Aus Sicht der Zahlungsbilanztheorie haben Kern- und Peripherieländer im Euroraum eine Kreditbeziehung. Kennzeichnend für die Peripherieländer sind Zahlungsbilanzdefizite, d.h. passive Leistungsbilanzen. Währenddessen weisen Kernländer, wie z.B. Deutschland, entsprechende Überschüsse auf, d.h. aktive Leistungsbilanzen bzw. ein Warenexport. In dieser Hinsicht hat z.B. Deutschland bis etwa Spätsommer 2007 auf die Verwendung der eigenen Produktion im Inland verzichtet und dieselbe an das Ausland, sprich: die Peripherie, abgegeben (Warenexport). Dabei haben private Wirtschaftssubjekte marktgängige Vermögenstitel der Peripherie erworben (Kapitalexport) und damit den Warenverkehr finanziert. Die privaten Kapitalexporte Letztere stellen nichts anderes dar als eine verbriefte Form von Ansprüchen auf die zukünftige reale Produktion der Peripherie. Es handelt sich folglich um eine Forderung. Die entsprechenden Verbindlichkeiten auf Seiten der Peripherieländer sind ein Versprechen auf eine reale Leistungserbringung in der Zukunft. Das Vertrauen in einen zukünftigen realen Ausgleich der heutigen Forderungen und Verbindlichkeiten macht aus Sicht der Zahlungsbilanztheorie das Wesen eines Kredites aus.

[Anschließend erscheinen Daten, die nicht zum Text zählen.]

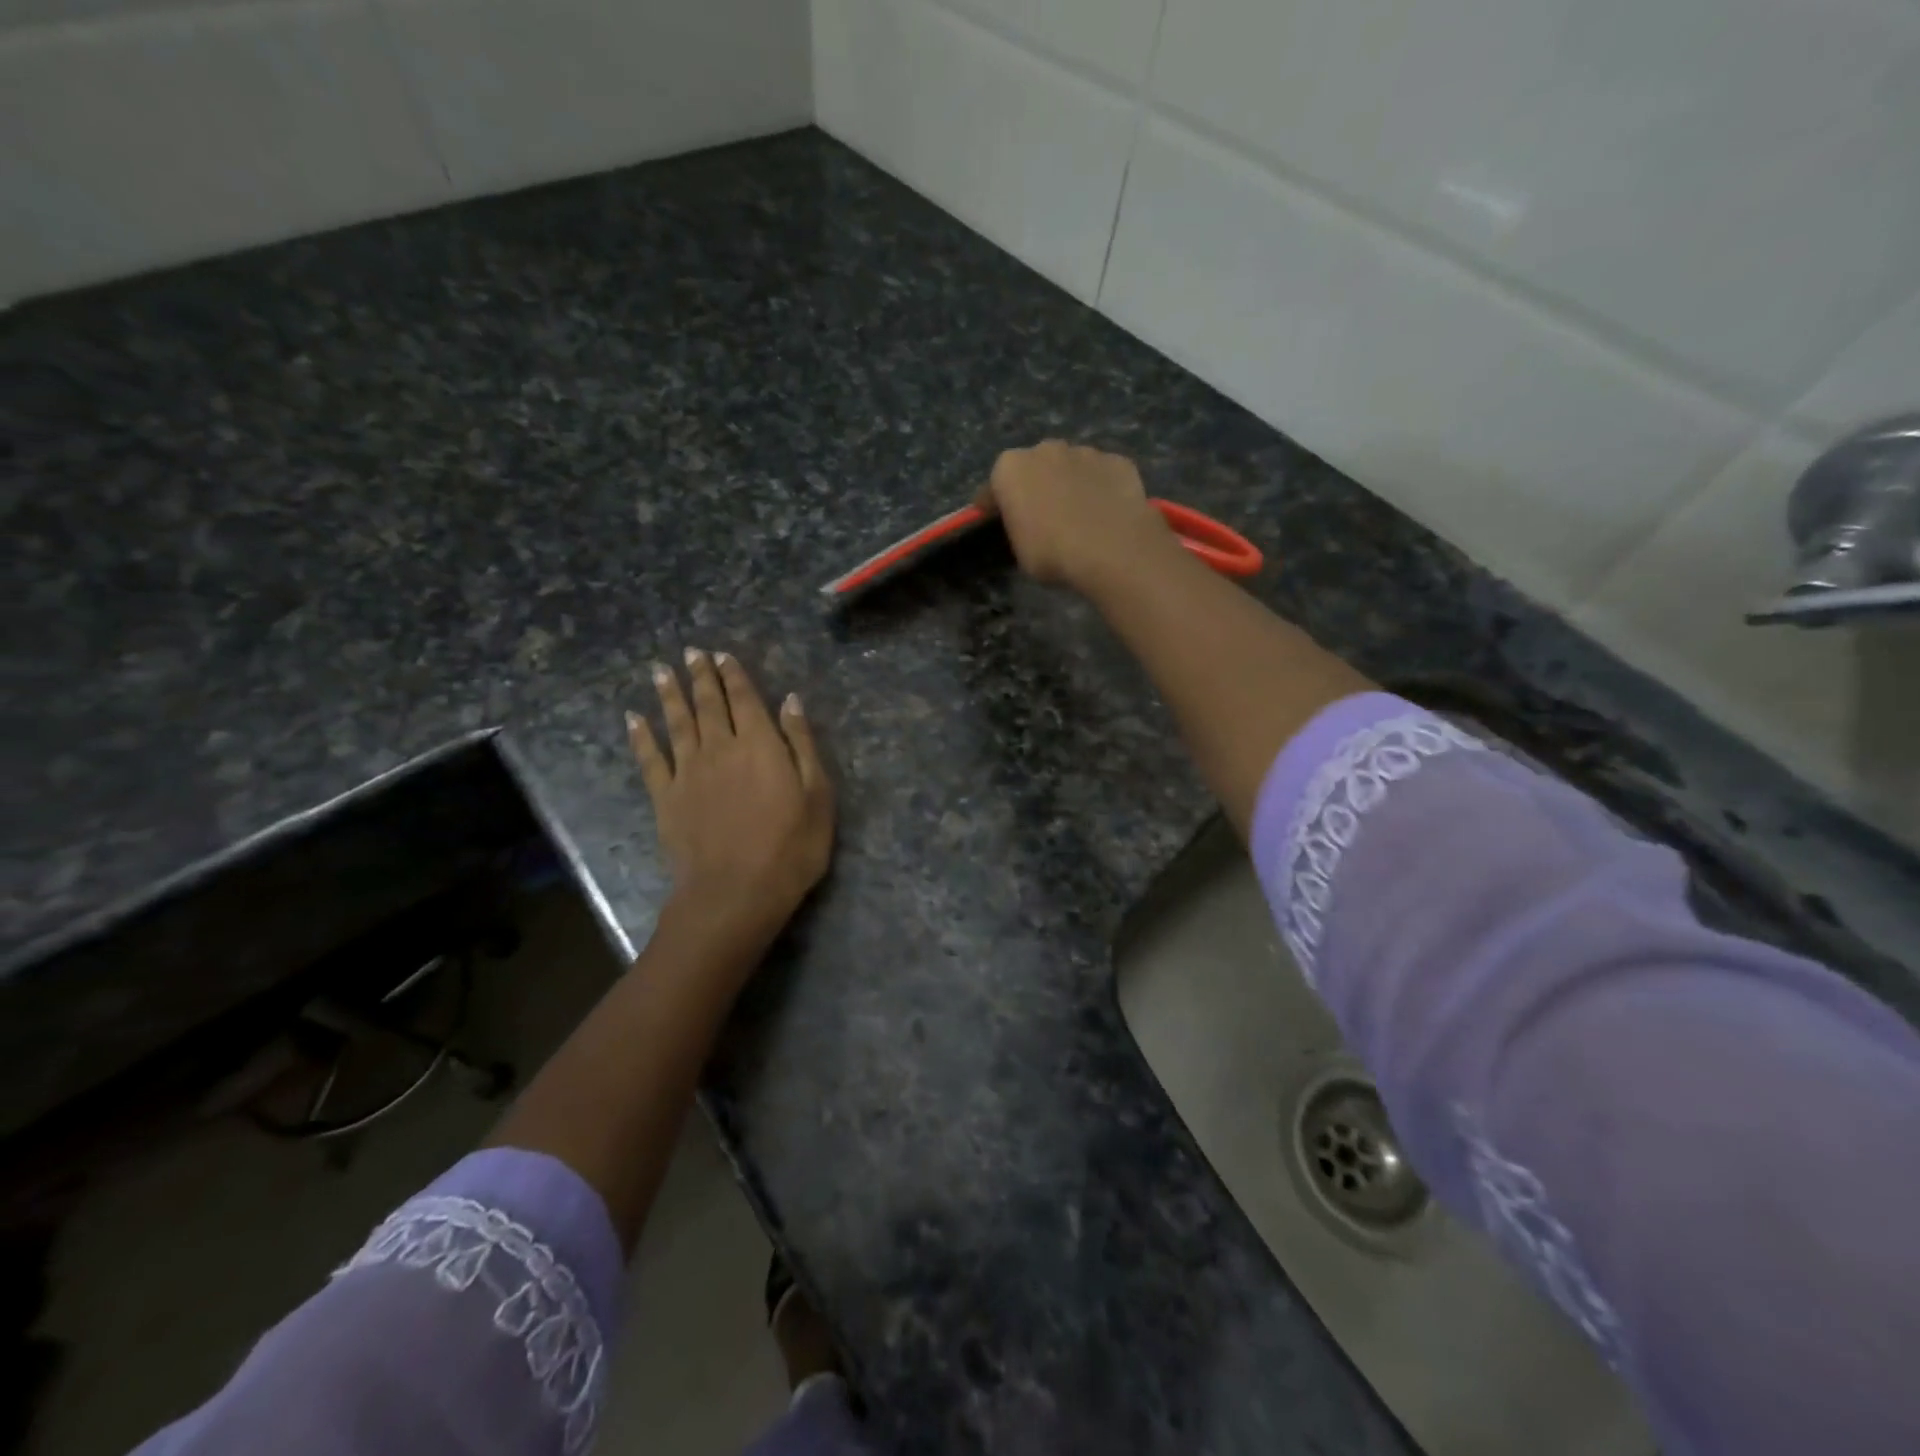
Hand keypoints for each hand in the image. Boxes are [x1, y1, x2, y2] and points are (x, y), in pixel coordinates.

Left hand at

Welche Rolle spielt TARGET2 hierbei? Es ist in erster Linie ein grenzüberschreitendes Bezahlsystem: Veranlasst z.B. ein Peripherieland eine Zahlung im europäischen Warenverkehr, dann weist dieser Zahler eine TARGET2-Verbindlichkeit auf, während der Zahlungsempfänger, z.B. Deutschland, eine TARGET2-Forderung gutgeschrieben bekommt. Wenn private Wirtschaftssubjekte aus einem Kernland, wie z.B. Deutschland, den grenzüberschreitenden Warenverkehr finanzieren, dann veranlasst Deutschland eine Zahlung, um einen marktgängigen Vermögenstitel in der Peripherie zu erwerben. Dementsprechend hat Deutschland eine TARGET2-Verbindlichkeit und die das Peripherieland als Zahlungsempfänger eine TARGET2-Forderung. Letztlich heben sich im privaten Waren- und Kapitalverkehr alle TARGET2-Salden wechselseitig wieder auf und haben daher nur temporären Charakter. So hat TARGET2 bis zum Ausbruch der europäischen Zahlungsbilanzkrise im Spätsommer 2007 reibungslos funktioniert.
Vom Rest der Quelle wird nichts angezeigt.